Storing tensors across replicas by slicing them into equal per-replica “shards” to reduce the memory required.

If a tensor in a replicated graph with replication factor R has the same value on each replica (which is not necessarily the case), you can save memory by storing just a fraction (1/R) of the tensor on each replica. When the full tensor is required all R shards can be broadcast to all the replicas.

Session

Within frameworks such as TensorFlow and PopART, the software interface to code running on an engine. It defines the runtime state consisting of the compiled graph and the values of any variables used by the graph program.

Sharding

The process of dividing a model up by placing parts of the model on separate IPUs. This is a method of distributing a model that is too large to fit on an IPU. Since there are usually data dependencies between the parts of the model, execution will not be very efficient unless pipelining is used.

Standalone

See Direct attach.

Streaming Memory

External memory used by an IPU for data storage. This could be host memory reserved for use by the IPU or dedicated IPU memory.

See also Remote buffer.

Superstep

A sequence of execution phases of a graph program consisting of: system-wide synchronisation, global communication (exchange) and local compute.

Sometimes just referred to as a “step”.

Supervisor code

The code responsible for initiating worker threads and performing the exchange phase and synchronisation phases of a step. Supervisor code cannot perform floating point operations.

Sync
Synchronisation

A system-wide synchronisation; the first phase in a superstep, following which it is safe to perform an exchange phase. Synchronisation can be internal (between all of the tiles on a single IPU) or external (between all tiles on every IPU). External sync is done via dedicated Sync-Link connections.

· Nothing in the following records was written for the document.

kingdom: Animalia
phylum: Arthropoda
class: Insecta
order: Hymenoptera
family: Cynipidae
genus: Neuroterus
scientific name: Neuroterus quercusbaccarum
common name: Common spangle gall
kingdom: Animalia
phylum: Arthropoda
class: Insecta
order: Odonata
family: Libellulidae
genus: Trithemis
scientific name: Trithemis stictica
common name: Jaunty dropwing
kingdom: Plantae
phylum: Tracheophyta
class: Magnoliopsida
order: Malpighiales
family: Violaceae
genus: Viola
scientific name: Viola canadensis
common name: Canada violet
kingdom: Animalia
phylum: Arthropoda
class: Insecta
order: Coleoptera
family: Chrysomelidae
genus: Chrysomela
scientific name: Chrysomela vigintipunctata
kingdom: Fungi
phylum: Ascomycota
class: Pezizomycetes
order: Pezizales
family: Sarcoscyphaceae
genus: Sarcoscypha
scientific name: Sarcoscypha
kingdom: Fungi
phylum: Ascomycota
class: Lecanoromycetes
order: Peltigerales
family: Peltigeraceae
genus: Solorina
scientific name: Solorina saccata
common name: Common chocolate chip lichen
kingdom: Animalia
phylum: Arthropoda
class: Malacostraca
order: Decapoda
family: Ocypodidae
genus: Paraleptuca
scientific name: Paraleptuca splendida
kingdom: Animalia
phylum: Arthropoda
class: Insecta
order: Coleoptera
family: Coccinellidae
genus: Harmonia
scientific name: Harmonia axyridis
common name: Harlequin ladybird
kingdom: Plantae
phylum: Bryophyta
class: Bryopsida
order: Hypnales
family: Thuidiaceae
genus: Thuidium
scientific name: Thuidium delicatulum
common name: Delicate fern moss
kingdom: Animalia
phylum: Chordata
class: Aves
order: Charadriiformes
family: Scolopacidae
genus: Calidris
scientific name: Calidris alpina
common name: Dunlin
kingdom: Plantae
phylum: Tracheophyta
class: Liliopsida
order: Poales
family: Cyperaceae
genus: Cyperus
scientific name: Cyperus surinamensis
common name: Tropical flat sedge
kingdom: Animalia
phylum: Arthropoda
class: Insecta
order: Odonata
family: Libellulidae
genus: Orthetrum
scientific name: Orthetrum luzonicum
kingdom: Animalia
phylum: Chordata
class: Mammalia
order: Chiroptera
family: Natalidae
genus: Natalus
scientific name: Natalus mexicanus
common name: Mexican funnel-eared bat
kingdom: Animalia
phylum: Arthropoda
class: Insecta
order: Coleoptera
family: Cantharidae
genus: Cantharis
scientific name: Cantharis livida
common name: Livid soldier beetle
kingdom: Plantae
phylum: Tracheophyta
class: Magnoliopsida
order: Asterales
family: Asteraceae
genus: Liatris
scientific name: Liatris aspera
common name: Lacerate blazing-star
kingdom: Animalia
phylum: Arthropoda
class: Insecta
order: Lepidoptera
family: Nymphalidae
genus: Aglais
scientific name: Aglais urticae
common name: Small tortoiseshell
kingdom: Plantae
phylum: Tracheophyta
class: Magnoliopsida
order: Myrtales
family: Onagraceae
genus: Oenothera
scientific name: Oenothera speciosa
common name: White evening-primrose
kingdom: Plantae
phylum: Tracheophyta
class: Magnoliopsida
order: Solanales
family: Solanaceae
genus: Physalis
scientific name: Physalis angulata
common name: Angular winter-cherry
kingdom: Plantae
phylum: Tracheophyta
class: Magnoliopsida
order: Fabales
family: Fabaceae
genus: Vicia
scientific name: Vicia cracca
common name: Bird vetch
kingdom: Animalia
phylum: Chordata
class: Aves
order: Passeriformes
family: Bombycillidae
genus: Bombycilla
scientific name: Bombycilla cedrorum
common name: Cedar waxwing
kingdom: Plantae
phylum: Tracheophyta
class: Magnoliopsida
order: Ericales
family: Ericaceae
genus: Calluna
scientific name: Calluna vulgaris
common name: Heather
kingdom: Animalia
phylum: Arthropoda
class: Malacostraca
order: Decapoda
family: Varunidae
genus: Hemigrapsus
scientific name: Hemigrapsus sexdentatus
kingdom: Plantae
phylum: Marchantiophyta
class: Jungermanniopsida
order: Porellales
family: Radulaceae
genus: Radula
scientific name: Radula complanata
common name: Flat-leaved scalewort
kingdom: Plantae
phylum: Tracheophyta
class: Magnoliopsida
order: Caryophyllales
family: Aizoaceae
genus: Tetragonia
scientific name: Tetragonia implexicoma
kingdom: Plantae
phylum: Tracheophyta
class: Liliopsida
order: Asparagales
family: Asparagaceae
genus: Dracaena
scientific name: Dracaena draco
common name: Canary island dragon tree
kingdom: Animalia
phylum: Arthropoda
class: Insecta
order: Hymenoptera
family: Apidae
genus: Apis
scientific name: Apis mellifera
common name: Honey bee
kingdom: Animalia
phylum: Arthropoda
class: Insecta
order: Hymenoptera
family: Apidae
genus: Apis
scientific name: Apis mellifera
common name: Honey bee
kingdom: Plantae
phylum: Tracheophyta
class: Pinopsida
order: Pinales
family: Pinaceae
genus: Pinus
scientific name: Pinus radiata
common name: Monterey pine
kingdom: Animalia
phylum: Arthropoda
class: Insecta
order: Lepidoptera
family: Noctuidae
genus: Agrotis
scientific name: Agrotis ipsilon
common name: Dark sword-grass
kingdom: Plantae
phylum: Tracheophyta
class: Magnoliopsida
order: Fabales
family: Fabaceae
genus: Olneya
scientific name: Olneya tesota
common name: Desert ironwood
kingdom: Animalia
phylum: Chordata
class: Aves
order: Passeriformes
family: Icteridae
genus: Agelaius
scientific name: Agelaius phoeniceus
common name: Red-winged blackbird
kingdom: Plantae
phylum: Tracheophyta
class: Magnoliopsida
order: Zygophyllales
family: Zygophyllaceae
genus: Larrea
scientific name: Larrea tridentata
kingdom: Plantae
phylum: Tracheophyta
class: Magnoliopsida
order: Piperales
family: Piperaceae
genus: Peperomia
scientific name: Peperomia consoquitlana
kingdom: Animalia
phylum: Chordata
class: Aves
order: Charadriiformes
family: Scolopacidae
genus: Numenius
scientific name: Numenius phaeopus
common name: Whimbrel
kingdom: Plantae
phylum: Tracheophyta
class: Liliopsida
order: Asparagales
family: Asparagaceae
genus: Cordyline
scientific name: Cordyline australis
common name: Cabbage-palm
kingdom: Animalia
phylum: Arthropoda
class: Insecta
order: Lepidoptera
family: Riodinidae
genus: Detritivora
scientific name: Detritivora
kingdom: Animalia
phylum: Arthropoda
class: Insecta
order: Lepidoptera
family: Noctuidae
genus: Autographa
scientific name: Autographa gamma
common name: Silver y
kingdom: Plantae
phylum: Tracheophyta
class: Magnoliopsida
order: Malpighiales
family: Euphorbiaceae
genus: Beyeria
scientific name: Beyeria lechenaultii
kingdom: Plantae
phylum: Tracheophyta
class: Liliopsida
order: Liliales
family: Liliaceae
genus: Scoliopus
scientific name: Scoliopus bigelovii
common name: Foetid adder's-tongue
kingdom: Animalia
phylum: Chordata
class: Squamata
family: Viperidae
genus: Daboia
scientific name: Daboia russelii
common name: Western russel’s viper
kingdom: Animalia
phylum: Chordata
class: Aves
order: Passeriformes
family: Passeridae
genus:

A connection provided between IPU-M2000s to allow synchronisation between all the IPUs.

Tensor

A tensor is a variable that contains a multi-dimensional array of values. In the IPU, the storage of a tensor can be distributed across the tiles. The data is then operated on, in parallel, by the vertex code running on the tiles.

Tile

An individual processor core in the IPU consisting of a processing unit and memory. All tiles are connected to the exchange fabric.

Torus configuration

A mesh connection where the IPU-Links at each end are connected back to form a closed loop.

See also Mesh configuration.

V-IPU
Virtual-IPU

The IPU-Machine or IPU-POD parts of the IPU-POD management services that implement the allocation, provisioning and monitoring of IPUs and related infrastructure for machine-learning workloads in the IPU-POD.

The IPU-specific part of the V-IPU software can run on an IPU-Machine, when used in direct attach mode in an IPU-POD DA system, or it can run on a server in a switched IPU-POD.

Vertex

A unit of computation in the graph; consists of code that runs on a tile. Vertices have inputs and outputs that are connected to tensors, and are associated with a codelet that defines the processing performed on the tensor data. Each vertex is stored and executed on a single tile.

Virtual graph

A graph is normally created for a physical target with a specific number of tiles. It is possible to create a new graph from that, which is a virtual graph for a subset of the tiles. This is effectively a new view onto the parent graph for a virtual target, which has a subset of the real target’s tiles and can be treated like a new graph.

See also Replicated graph.

vPOD

A “Virtual IPU-POD” is a subset of IPUs and servers in an IPU-POD that is securely isolated from access by other IPUs or servers. A vPOD can contain multiple GSDs.

By default, the complete IPU-POD is also a single vPOD, hence any operations that relate to a vPOD can, in general, also apply to a complete IPU-POD.

The V-IPU software is used to create and manage vPODs.

Worker

Code that can perform floating point operations and is typically responsible for performing the compute phase of a step. A tile has hardware support for multiple worker contexts.

Note: this should not be confused with the TensorFow definition of worker (processes that can make use of multiple hardware resources).